Recorded data —
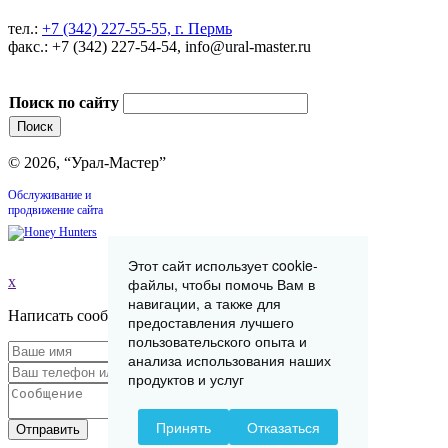
тел.:
+7 (342) 227-55-55, г. Пермь
факс.: +7 (342) 227-54-54, info@ural-master.ru
Поиск по сайту
© 2026, “Урал-Мастер”
Обслуживание и
продвижение сайта
Этот сайт использует cookie-
x
файлы, чтобы помочь Вам в
навигации, а также для
Написать сообщение
предоставления лучшего
пользовательского опыта и
анализа использования наших
продуктов и услуг
Принять
Отказаться
Отправить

What you have to do — Lines from the start of the material through the line containing "предоставления лучшего" are to be restated word for word; no picture may be included.

Exercise answer —
тел.:
+7 (342) 227-55-55, г. Пермь
факс.: +7 (342) 227-54-54, info@ural-master.ru
Поиск по сайту
© 2026, “Урал-Мастер”
Обслуживание и
продвижение сайта
Этот сайт использует cookie-
x
файлы, чтобы помочь Вам в
навигации, а также для
Написать сообщение
предоставления лучшего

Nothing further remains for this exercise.